Belirsizlik, korku ve yine güven sorunu...
Eda Yücedağ / Yatırım Finansman
Piyasada son günlerde yaşanan sıkıntılı hava tatsız haberlerle günden güne yatırımcılarda olumsuz beklentileri güçlendirirken, üzerine geçen hafta sonlarına doğru vobda yapılan açık pozisyon sayısının hiç olmadığı kadar artması ve bunun hemen ardından Citigruop'un Akbank hisselerini sattığını açıklaması, olumsuzluğun yerini korkuyla birlikte panik dalgasına bırakmasına sebep oldu. Citigroup 1,27 milyar dolar değerindeki Akbank hisslerini 5.20-5.50 aralığından satmaya başlayınca, bu durum doğal olarak diğer bankalara da satış getirdi.
Ancak İMKB 30'a baktığımızda bazı hisselerin dışında kağıtların tutunma eğiliminde olduğunu görüyoruz zira sene başında baslayan ve Nisan ayına kadar süren yükselişin düzeltmesini yaşayan borsada hisseler yeterince ucuzlamış gibi. Herkesin konuştuğu kritik 55 bin seviyelerinde ne yapmamız gerekiyor?

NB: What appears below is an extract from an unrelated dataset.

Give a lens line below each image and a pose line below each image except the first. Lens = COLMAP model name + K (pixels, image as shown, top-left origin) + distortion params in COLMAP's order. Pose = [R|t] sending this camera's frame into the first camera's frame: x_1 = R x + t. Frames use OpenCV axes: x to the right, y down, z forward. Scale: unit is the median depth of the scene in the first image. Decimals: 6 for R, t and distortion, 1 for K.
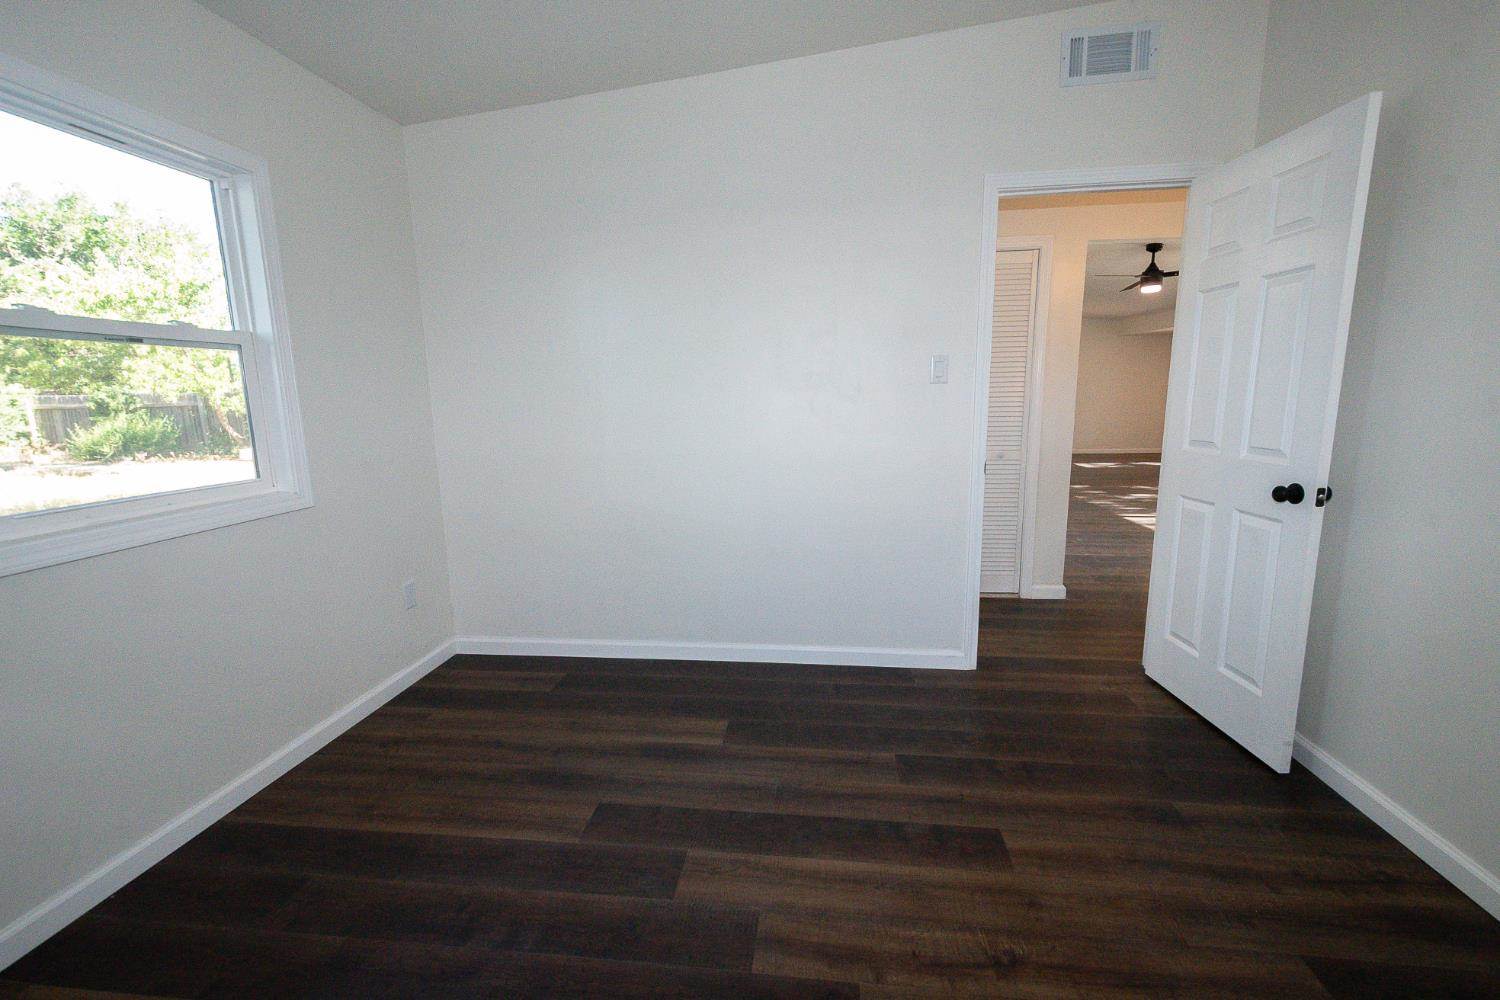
lens RADIAL K [[639.1, 0, 747.8], [0, 639.1, 500.4], [0, 0, 1]] dist [-0.000750, 0.000292]
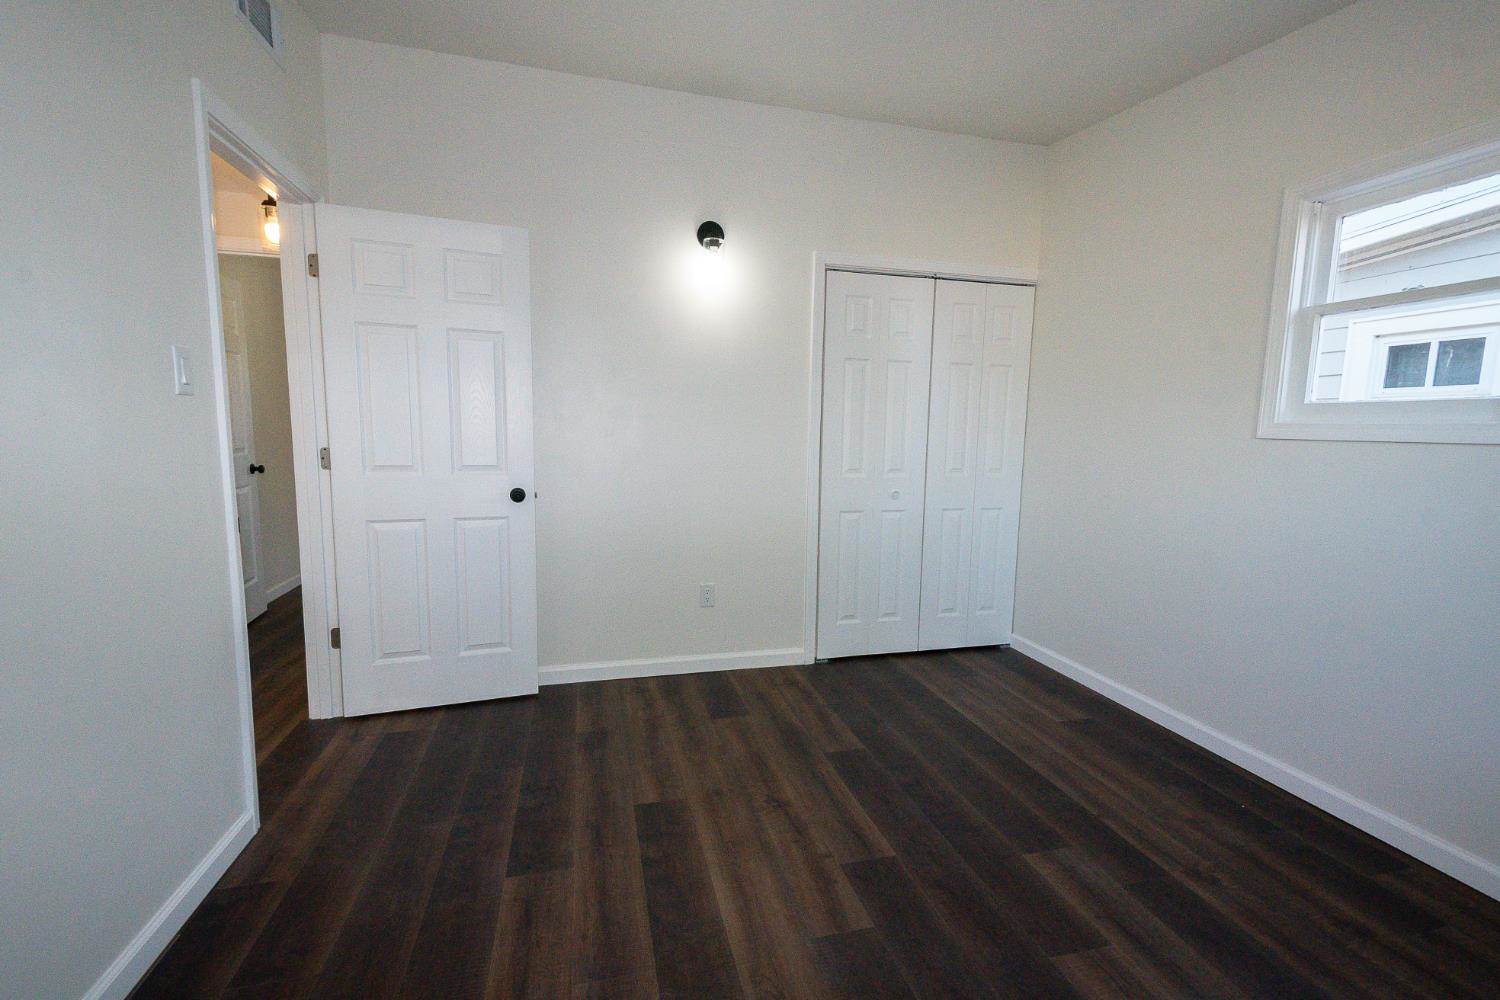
lens RADIAL K [[639.1, 0, 753.6], [0, 639.1, 506.0], [0, 0, 1]] dist [-0.000750, 0.000292]
pose [[-0.370110, -0.107671, 0.922727, -0.675202], [0.148961, 0.973530, 0.173348, -0.165000], [-0.916967, 0.201608, -0.344275, 1.101117]]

Kimine göre bu belirsizlik ortamında riske girmeyip nakitte kalmak daha doğru ancak unutmayalım ki bu seviyeye gelmemizin, en azından bu hızla gelmemizin sebebi yukarıda bahsettiğimiz tek bir hisse yani Akbank olduğu için beklemede kalıp izlemek de doğru bir karar olabilir. Bu aşamada İMKB'nin destek seviyelerinde tutunup tutunamayacağını şu an toparlama eğilimde olan yurtdışı borsalar belirleyecek.
Orada işler içeride olduğundan çok daha karışık.. Gözler şimdi bir sonraki AB Merkez Bankası toplantısında.. Likidite sıkıntısına bir çözüm bulmaya çalışacaklar ancak Sarkozy'nin yerine seçilen Hollande'in Merkozy ortaklığındaki büyüme için olmazsa olmaz sıkı kemer sıkma politikasından biraz daha geniş bir politika benimsemesi, gitmesine az bir zaman kalmış gözüyle bakılsa da Merkel ile farklı bakış açıları dolayısıyla seslerin yükseleceğini işaret ediyor. Merkel'in hala Almanya'da yürütmeye devam ettiği kemer sıkma politikasının, daha önce Yunanistan ve İtalya başta olmak üzere İspanya ve Portekiz'e de tavsiye edildiğini biliyoruz ve bunun sonucunda Yunanistan'da yaşanan halk ayaklanması ve yaratılan güvensizlik ortamı AB'ye olan karsıt tutumu daha da güçlendirdi. Bütün bunların doğal sonucu olarak da yatırımcılarda, yeni alınacak kararlarda uzlaşma sağlanamayacağı izlenimi yarattığı için piyasaları tedirgin etmeye devam ediyor.
Bu günlerde olduğu gibi kritik dönemlerde, anlık verilere ve haber akışlarına bağlanan hızlı kararlar ve panik dalgası, gerçekte olması gereken altta yatan sebepleri irdeleme, gecmişte yapılmış hataların nedenlerini görebilme ve duygusallıktan uzak gerçekçi tahminlerde bulunarak objektif davranabilme, piyasaların ihtiyacı olan en önemli davranış biçimidir. Avrupa'da işler daha da karışırsa destek seviyelerini zorlayan paritede düşüş devam edecek ve dolar yine 1,90 lı seviyelere yükselebilecektir.. Altın ise düzeltmesini yapmış ve yeni bir yukarı trend başlatmak için hazır duruyor. Böyle bir durumda 54 binli seviyeleri görmüş olan İMKB'nin 55 binde tutunamayıp ilk etapta 53 binleri görmesi muhtemeldir. Bu hafta biraz daha olumlu seyretmesini beklediğimiz İMKB için, umalım da yurtdışında AB toplantılarından bir uzlaşma daha da önemlisi halkta güven hissi yaratacak kararlar çıksın ve Avrupa Borsaları ile birlikte biz de toparlayalım. Tabi bu sırada Yunanistan'daki Euro Birliği'ne yönelik alınacak yeni kararlar ve Çin'deki yavaşlamanın seyri de yakından takip edilecektir.